GOAL OF THE EXERCISE
Whenever the string "shoulder" turns up in a line of the data below, copy that line.

DATA SHOWN
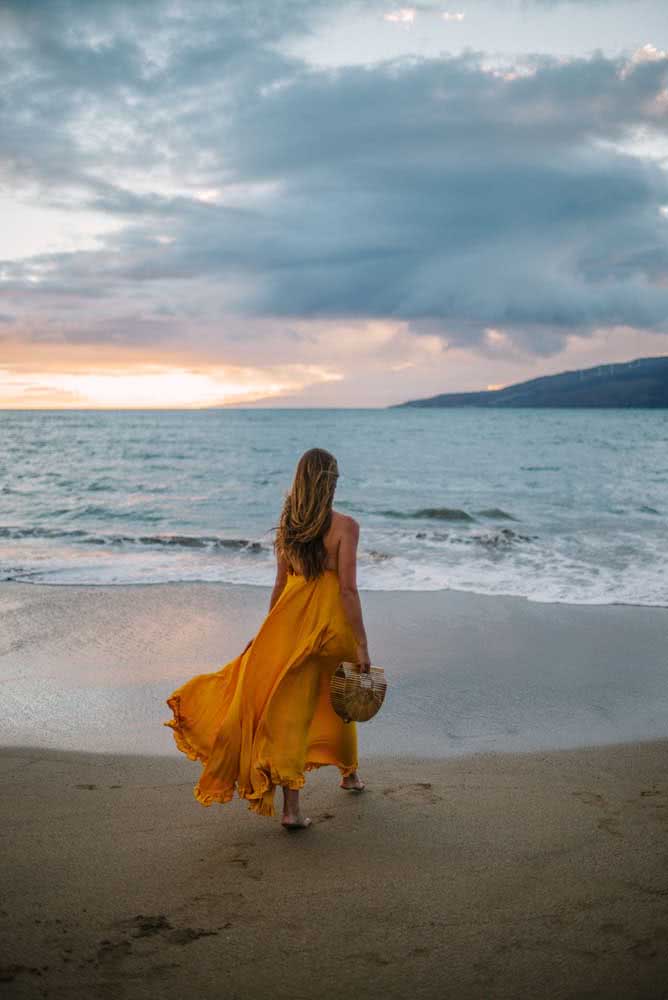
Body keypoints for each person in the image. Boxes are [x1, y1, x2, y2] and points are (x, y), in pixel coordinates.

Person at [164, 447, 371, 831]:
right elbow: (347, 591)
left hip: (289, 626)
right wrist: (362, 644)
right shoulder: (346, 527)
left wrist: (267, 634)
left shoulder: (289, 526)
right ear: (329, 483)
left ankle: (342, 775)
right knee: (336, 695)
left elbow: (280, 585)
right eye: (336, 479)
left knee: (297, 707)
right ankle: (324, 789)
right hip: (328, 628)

* * *

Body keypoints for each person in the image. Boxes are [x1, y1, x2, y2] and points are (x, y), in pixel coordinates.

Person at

* * *

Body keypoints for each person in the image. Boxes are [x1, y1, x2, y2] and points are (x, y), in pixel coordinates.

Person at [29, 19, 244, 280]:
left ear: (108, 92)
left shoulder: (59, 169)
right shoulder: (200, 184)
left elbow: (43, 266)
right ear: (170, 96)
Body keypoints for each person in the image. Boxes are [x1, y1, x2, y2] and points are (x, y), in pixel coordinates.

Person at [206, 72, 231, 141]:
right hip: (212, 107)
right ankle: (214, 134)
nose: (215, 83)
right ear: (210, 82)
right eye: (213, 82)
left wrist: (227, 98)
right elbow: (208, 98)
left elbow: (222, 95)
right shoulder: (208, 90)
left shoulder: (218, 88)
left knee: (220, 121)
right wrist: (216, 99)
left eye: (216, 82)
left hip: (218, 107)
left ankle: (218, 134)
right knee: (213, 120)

RESPONSE
right shoulder: (346, 527)
left shoulder: (289, 526)
left shoulder: (59, 169)
right shoulder: (200, 184)
right shoulder: (208, 90)
left shoulder: (218, 88)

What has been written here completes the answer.